Bushophobia had even more hatred fueling it, but it had twice the expanse of time to span. After the barrage that was thrown at the President last spring (Paul O'Neill, Dick Clarke, the 9/11 commission star chamber, Abu Ghraib, Fahrenheit 911), he was still standing, and in retrospect it looked like the end of a fireworks show, where they shoot off all they have left for the audience to ooh and ah at. By summer's end, their candidate was sinking and their wheezing frustration had devolved to the rock bottom of writing books and plays about GDub's assassination.

That fatigue, and despair, was lifted somewhat by last night's debate, which should tell you how deep Dems' demoralization had become. But even conceding their belief that Senator Kerry won the encounter, that is roughly analogous to a football team down a touchdown in the fourth quarter approaching the two minute warning completing a twenty-yard out pattern against a prevent defense. The point of a prevent defense is to trade yardage for clock, making the trailing team eat up game time while keeping them off the scoreboard. Afterwards the winning team's defensive stats are less impressive, but they still have won the game.

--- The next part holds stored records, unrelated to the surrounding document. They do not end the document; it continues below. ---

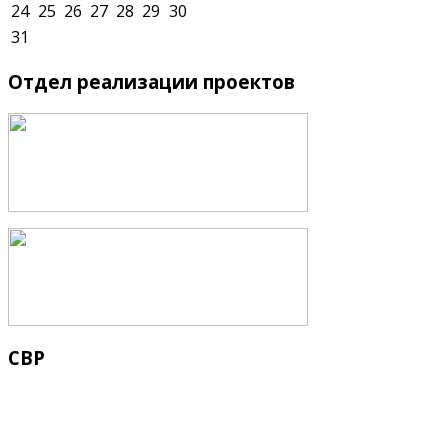
24
25
26
27
28
29
30
31
Отдел
реализации проектов
СВР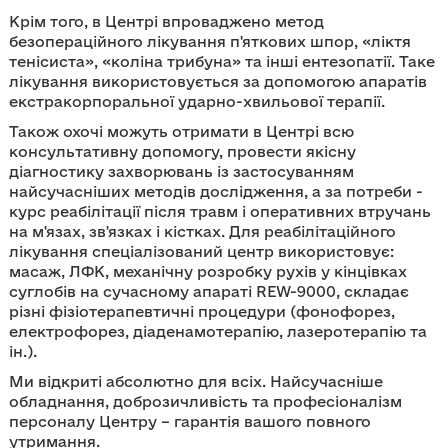
Крім того, в Центрі впроваджено метод
безопераційного лікування п'яткових шпор, «ліктя
тенісиста», «коліна трибуна» та інші ентезопатії. Таке
лікування використовується за допомогою апаратів
екстракорпоральної ударно-хвильової терапії.
Також охочі можуть отримати в Центрі всю
консультативну допомогу, провести якісну
діагностику захворювань із застосуванням
найсучасніших методів дослідження, а за потреби -
курс реабілітації після травм і оперативних втручань
на м'язах, зв'язках і кістках. Для реабілітаційного
лікування спеціалізований центр використовує:
масаж, ЛФК, механічну розробку рухів у кінцівках
суглобів на сучасному апараті REW-9000, складає
різні фізіотерапевтичні процедури (фонофорез,
електрофорез, діаденамотерапію, лазеротерапію та
ін.).
Ми відкриті абсолютно для всіх. Найсучасніше
обладнання, доброзичливість та професіоналізм
персоналу Центру – гарантія вашого повного
утримання.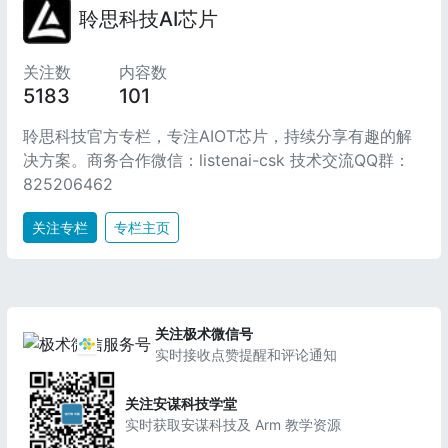
聆思科技AI芯片
关注数
内容数
5183
101
聆思科技官方专栏，专注AIOT芯片，持续分享有趣的解
决方案。商务合作微信：listenai-csk 技术交流QQ群：
825206462
关注专栏
专栏主页
关注极术微信号
实时接收点赞提醒和评论通知
关注安谋科技学堂
实时获取安谋科技及 Arm 教学资源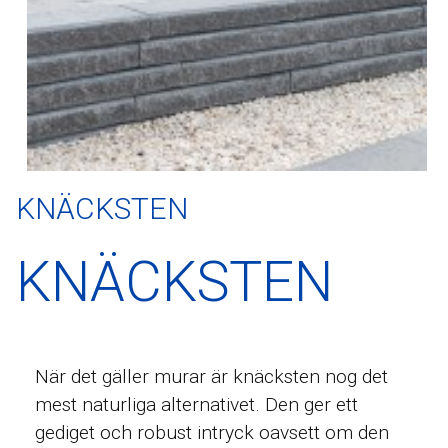
KNÄCKSTEN
KNÄCKSTEN
När det gäller murar är knäcksten nog det
mest naturliga alternativet. Den ger ett
gediget och robust intryck oavsett om den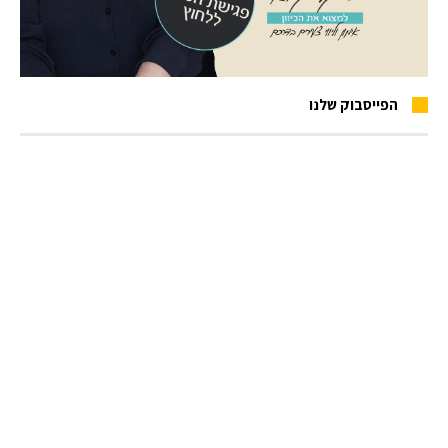
הפייסבוק שלנו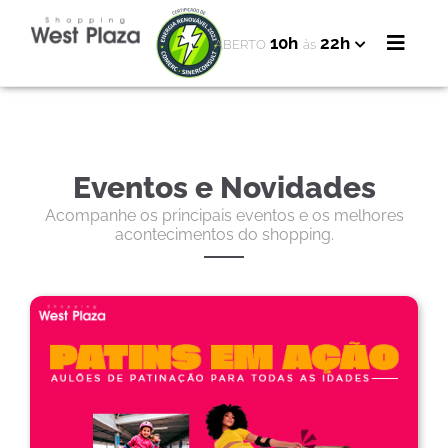
10h
22h
ABERTO
às
Eventos e Novidades
Acompanhe os principais eventos e os melhores
acontecimentos do shopping.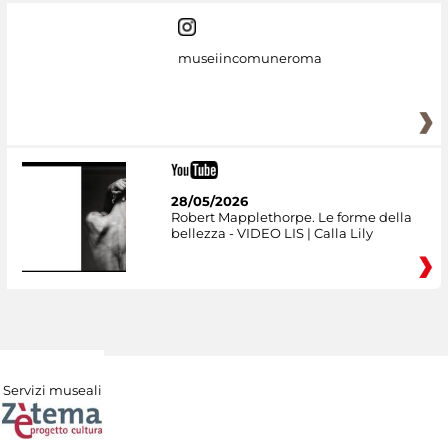
museiincomuneroma
28/05/2026
Robert Mapplethorpe. Le forme della
bellezza - VIDEO LIS | Calla Lily
Servizi museali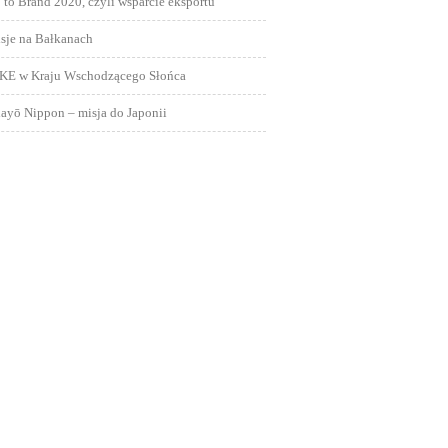
 to Brand 2020, czyli wsparcie eksportu
sje na Bałkanach
KE w Kraju Wschodzącego Słońca
ayō Nippon – misja do Japonii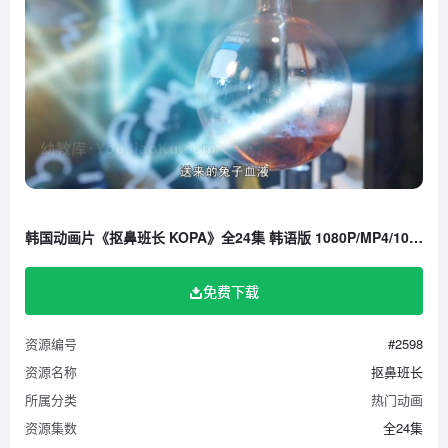
韩国动画片《抠鼻班长 KOPA》全24集 韩语版 1080P/MP4/10.8G 百度云网盘下载
免费下载
资源编号
#2598
资源名称
抠鼻班长
所属分类
热门动画
资源集数
全24集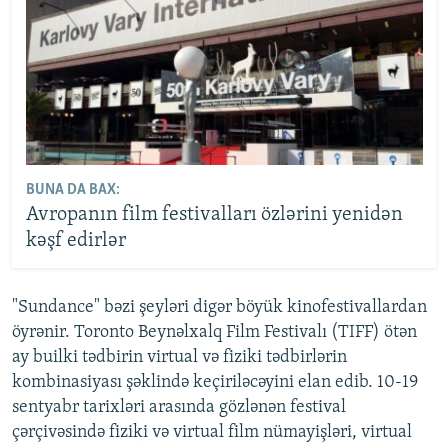
BUNA DA BAX:
Avropanın film festivalları özlərini yenidən
kəşf edirlər
"Sundance" bəzi şeyləri digər böyük kinofestivallardan
öyrənir. Toronto Beynəlxalq Film Festivalı (TIFF) ötən
ay builki tədbirin virtual və fiziki tədbirlərin
kombinasiyası şəklində keçiriləcəyini elan edib. 10-19
sentyabr tarixləri arasında gözlənən festival
çərçivəsində fiziki və virtual film nümayişləri, virtual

In the same way, Kerry came out of Coral Gables on top in terms of style and eloquence, but according to post-debate polling, it didn't gain him any ground in the "horserace." He advanced the ball to near midfield, but he still has a long way to go to get into the end zone, and he hasn't any time-outs.

This is not to say that a "prevent defense" is the best strategy for the President to employ - I'd rather see a Buddy Ryan 46 defense sending maximum blitzes on at least every other play, personally. But when it becomes clear over this weekend that Kerry's alleged victory in debate #1 was pyrrhic, that brief hit of "relief" for the Bushophobes will shift over to "the next debate will finish Bush," even though last night, by their candidate's own selected issue emphasis for the homestretch, was the "game" he had to use to break through and get back in the race.

One wonders, if hate truly is like an addictive drug, how the left will survive the withdrawal pains after November 2nd.

Actually, one doesn't wonder - they'll simply get hooked on the last "drug" they did before Bushophobia: Hillarymania.

But at least the country will be safe for another four years.